__EXERCISE TEXT__
###

Hamlin checks into 505 Worlds with classy crew
When up to a hundred doublehanded dinghies converge on San Francisco Bay next week for the 2009 SAP 505 World Championship sponsored by SAP and APL and hosted by the St. Francis Yacht Club, one team will rate somewhere between a favorite and an enigma.
The skipper—Howard Hamlin of Long Beach, Calif.—won it all in 1999 and has finished second five times and third twice since, but for the class’s 54th Worlds he’ll be breaking in new crew. With his regular, Andy Zinn, unavailable because of a business commitment, Hamlin went for local talent.
First he asked Morgan Larson, who won the Worlds at nearby Santa Cruz in 2004, but Larson declined and suggested a buddy by the name of, uh—oh, yeah, Paul Cayard.
Hamlin fired off an e-mail to this guy Cayard and received a quick response: “I’d love to. What are the dates?”
Cayard’s only concern was that “I don’t want to hold you back.”

###

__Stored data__
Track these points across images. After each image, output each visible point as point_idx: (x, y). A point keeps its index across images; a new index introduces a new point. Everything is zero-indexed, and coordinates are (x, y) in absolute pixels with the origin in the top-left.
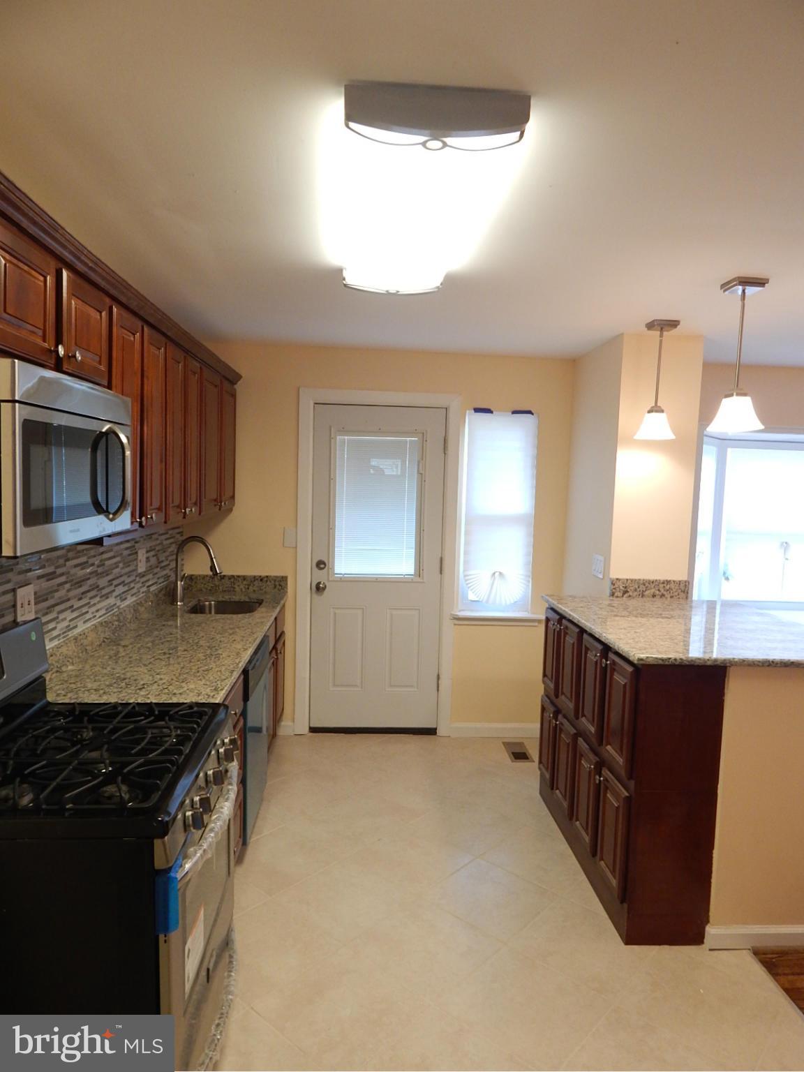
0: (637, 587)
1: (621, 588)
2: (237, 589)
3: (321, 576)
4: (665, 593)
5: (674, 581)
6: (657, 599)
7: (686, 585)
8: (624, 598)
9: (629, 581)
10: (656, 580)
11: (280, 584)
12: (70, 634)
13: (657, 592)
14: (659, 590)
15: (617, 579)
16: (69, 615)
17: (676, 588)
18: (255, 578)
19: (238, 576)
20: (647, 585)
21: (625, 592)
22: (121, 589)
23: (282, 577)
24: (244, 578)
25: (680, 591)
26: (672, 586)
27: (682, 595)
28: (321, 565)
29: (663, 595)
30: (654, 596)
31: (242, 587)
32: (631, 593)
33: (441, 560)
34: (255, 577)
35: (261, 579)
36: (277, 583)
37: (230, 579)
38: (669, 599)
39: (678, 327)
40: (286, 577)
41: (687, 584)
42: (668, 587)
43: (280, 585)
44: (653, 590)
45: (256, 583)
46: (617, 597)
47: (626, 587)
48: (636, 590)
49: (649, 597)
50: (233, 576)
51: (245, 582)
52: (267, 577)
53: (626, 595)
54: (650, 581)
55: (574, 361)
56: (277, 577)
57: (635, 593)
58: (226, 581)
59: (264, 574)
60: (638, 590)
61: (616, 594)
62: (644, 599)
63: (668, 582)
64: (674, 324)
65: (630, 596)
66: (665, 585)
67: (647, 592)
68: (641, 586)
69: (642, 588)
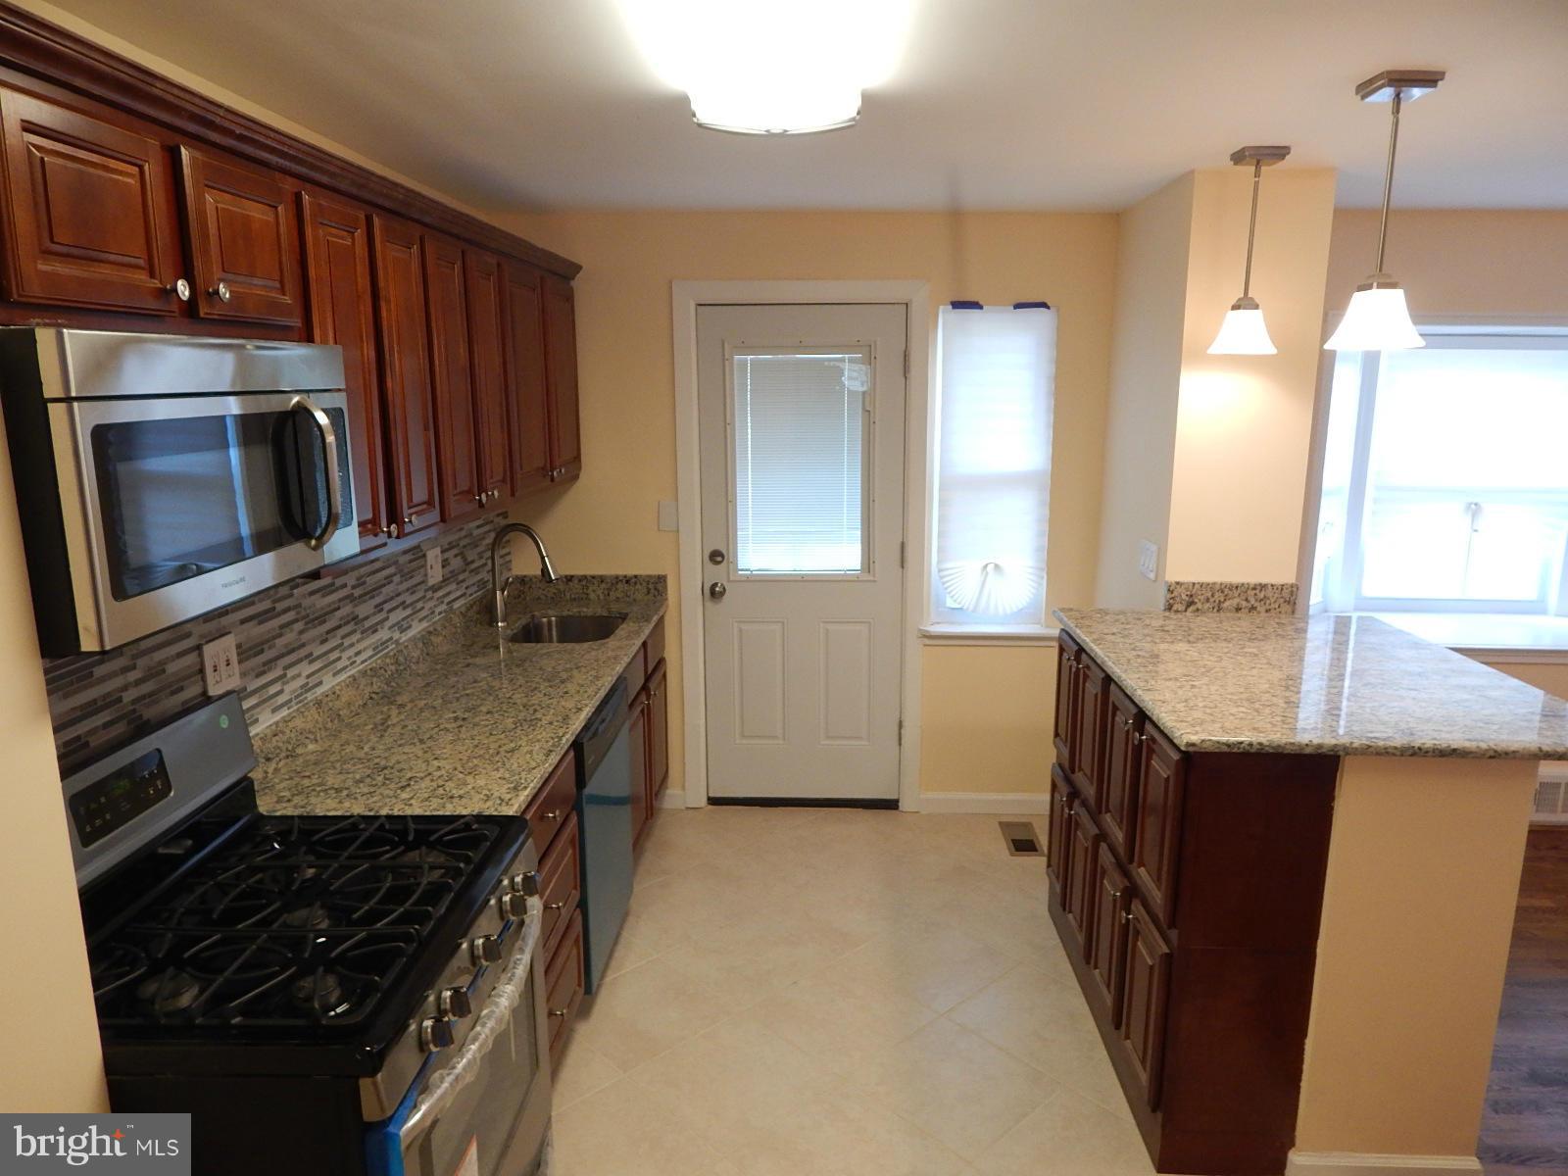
0: (1210, 594)
1: (1184, 597)
2: (592, 596)
3: (717, 574)
4: (1257, 604)
5: (1272, 585)
6: (1243, 615)
7: (1292, 592)
8: (1188, 614)
9: (1197, 586)
10: (1243, 584)
11: (656, 586)
12: (310, 696)
13: (1244, 603)
14: (1247, 600)
15: (1178, 583)
16: (306, 669)
17: (1276, 595)
18: (617, 579)
19: (593, 577)
20: (1226, 591)
21: (1192, 603)
22: (399, 615)
23: (659, 577)
24: (602, 579)
25: (1282, 600)
26: (1270, 592)
27: (1286, 608)
28: (716, 557)
29: (1253, 608)
30: (1238, 609)
31: (599, 592)
32: (1199, 606)
33: (903, 545)
34: (617, 577)
35: (627, 580)
36: (651, 586)
37: (580, 581)
38: (1263, 614)
39: (1287, 157)
40: (667, 577)
41: (1295, 589)
42: (1262, 595)
43: (655, 589)
44: (1235, 602)
45: (620, 586)
46: (1177, 611)
47: (1191, 596)
48: (1208, 600)
49: (1230, 611)
50: (585, 577)
51: (603, 586)
52: (636, 577)
53: (1191, 609)
54: (1231, 585)
55: (1118, 215)
56: (650, 576)
57: (1207, 605)
58: (575, 584)
59: (630, 572)
60: (1212, 600)
61: (1175, 608)
62: (1222, 614)
63: (1263, 587)
64: (1279, 153)
65: (1198, 610)
66: (1257, 591)
67: (1225, 605)
68: (1217, 595)
69: (1219, 596)
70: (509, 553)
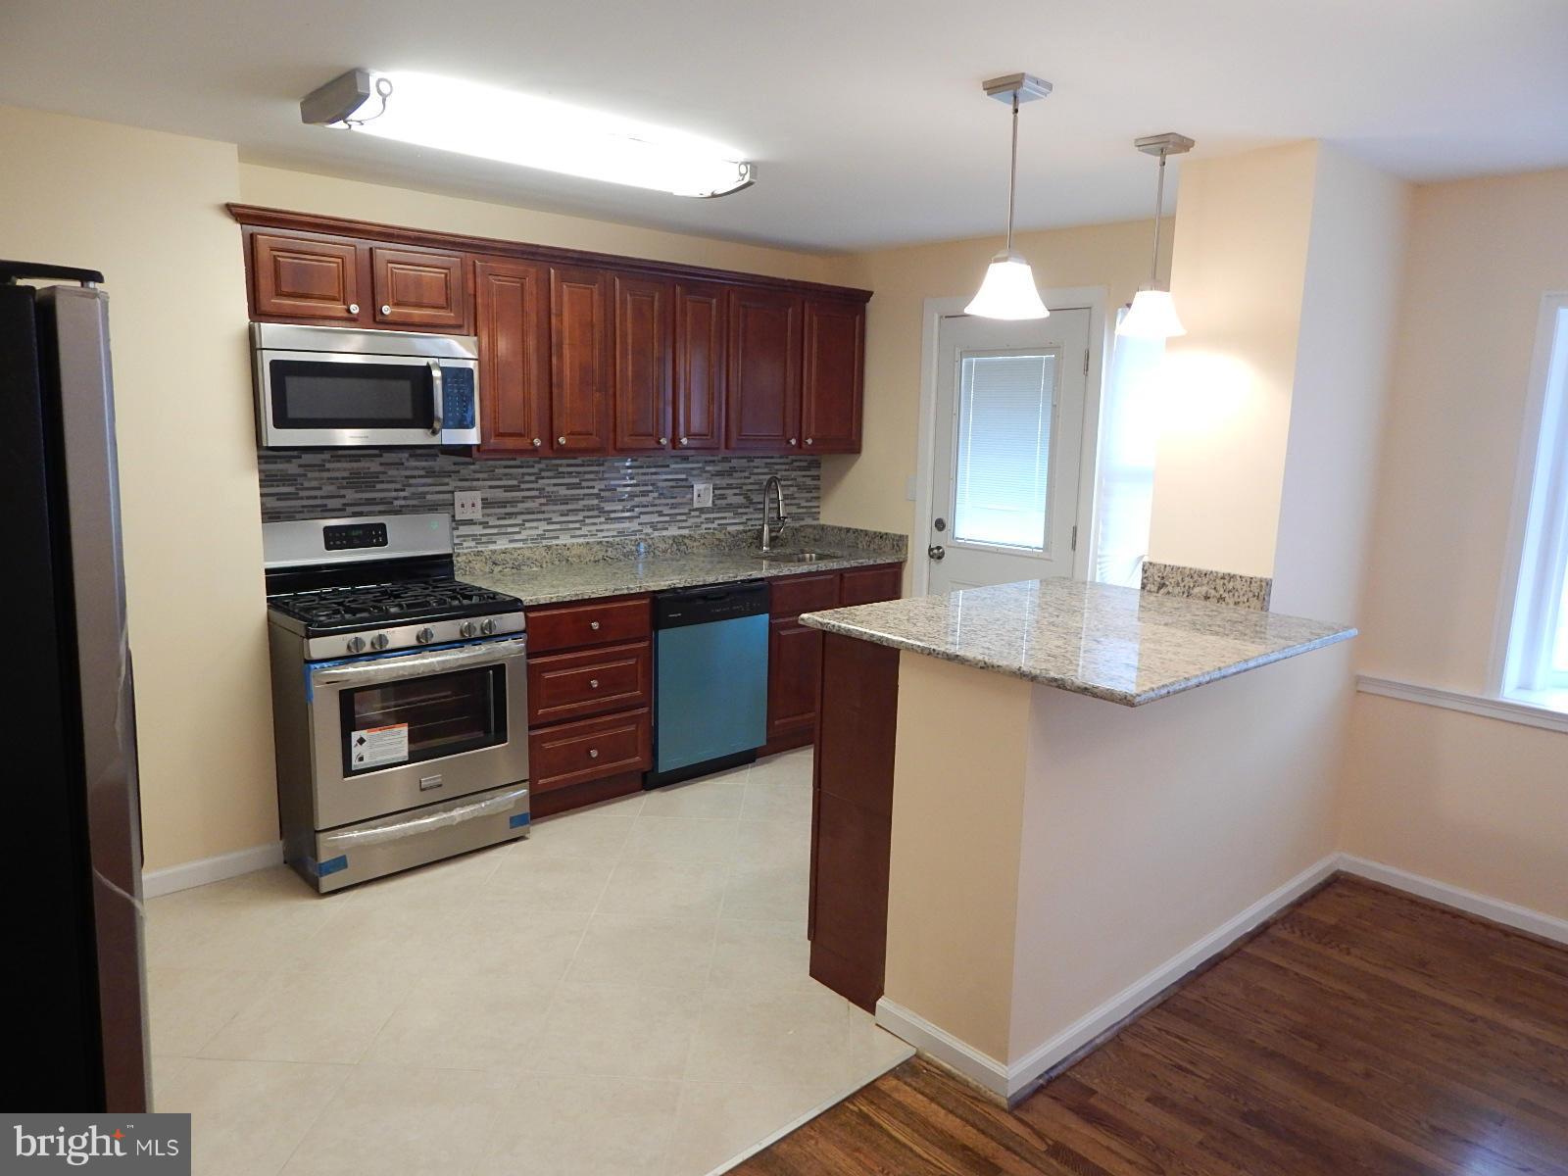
0: (1180, 579)
1: (1156, 578)
2: (860, 546)
3: (939, 539)
4: (1225, 595)
5: (1241, 577)
6: (1212, 604)
7: (1261, 586)
8: (1159, 595)
9: (1168, 569)
10: (1212, 572)
11: (899, 542)
12: (545, 542)
13: (1213, 592)
14: (1215, 589)
15: (1151, 564)
17: (1245, 588)
18: (876, 535)
19: (861, 531)
20: (1196, 577)
21: (1162, 586)
23: (901, 537)
24: (866, 533)
25: (1251, 595)
26: (1238, 584)
27: (1254, 602)
28: (940, 525)
29: (1221, 599)
30: (1207, 598)
31: (864, 543)
32: (1170, 589)
33: (1075, 529)
34: (875, 533)
35: (882, 536)
36: (896, 543)
37: (854, 533)
38: (1232, 605)
40: (907, 536)
41: (1264, 584)
42: (1230, 586)
43: (898, 545)
44: (1204, 589)
45: (876, 540)
46: (1150, 591)
47: (1163, 578)
48: (1178, 584)
49: (1197, 598)
50: (857, 530)
51: (867, 539)
52: (886, 534)
53: (1162, 591)
54: (1200, 571)
56: (895, 535)
57: (1177, 589)
58: (850, 535)
59: (883, 531)
60: (1182, 585)
61: (1148, 588)
62: (1190, 600)
63: (1232, 577)
65: (1169, 593)
66: (1226, 581)
67: (1196, 590)
68: (1187, 579)
69: (1189, 582)
70: (818, 507)
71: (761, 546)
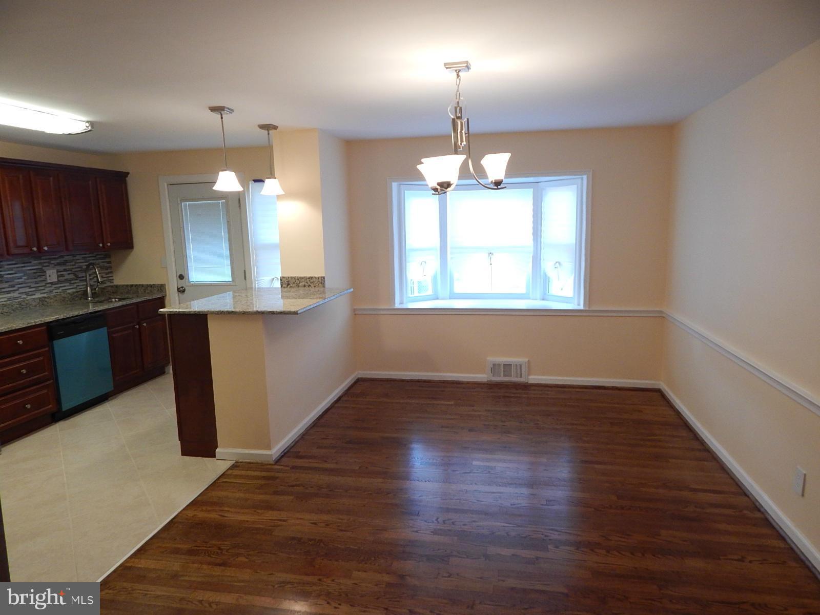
0: (294, 281)
1: (286, 282)
2: (140, 292)
3: (182, 283)
4: (310, 284)
5: (315, 277)
6: (307, 288)
9: (290, 278)
10: (305, 277)
11: (161, 288)
13: (306, 284)
14: (307, 283)
15: (283, 277)
17: (317, 281)
18: (148, 286)
19: (140, 285)
20: (300, 280)
21: (288, 284)
23: (162, 285)
24: (143, 286)
25: (319, 283)
26: (314, 280)
27: (320, 285)
28: (181, 277)
29: (309, 286)
30: (305, 286)
31: (142, 290)
32: (291, 285)
33: (245, 271)
35: (151, 286)
36: (159, 288)
38: (313, 287)
39: (277, 128)
40: (165, 285)
41: (323, 278)
42: (312, 281)
44: (303, 283)
45: (149, 288)
46: (284, 287)
47: (288, 282)
48: (294, 283)
49: (301, 287)
50: (137, 285)
51: (143, 288)
52: (154, 285)
53: (289, 287)
54: (301, 277)
56: (159, 285)
57: (294, 285)
58: (134, 287)
59: (152, 283)
63: (312, 278)
65: (291, 287)
66: (310, 280)
67: (300, 284)
68: (297, 281)
69: (298, 282)
70: (112, 277)
71: (87, 298)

###

__PROBLEMS TO WORK ON__
1 – Revise the part of the sailing article that opens with the words containing "Hamlin checks into" and closes with "and an enigma.", replacing "dinghies" with "boats".
2 – In the sailing article, who is Hamlin's regular crew member?
The records play no role in this exercise.

__OUTPUTS FOR THE TASKS__
1 –
Hamlin checks into 505 Worlds with classy crew
When up to a hundred doublehanded boats converge on San Francisco Bay next week for the 2009 SAP 505 World Championship sponsored by SAP and APL and hosted by the St. Francis Yacht Club, one team will rate somewhere between a favorite and an enigma.

2 – Andy Zinn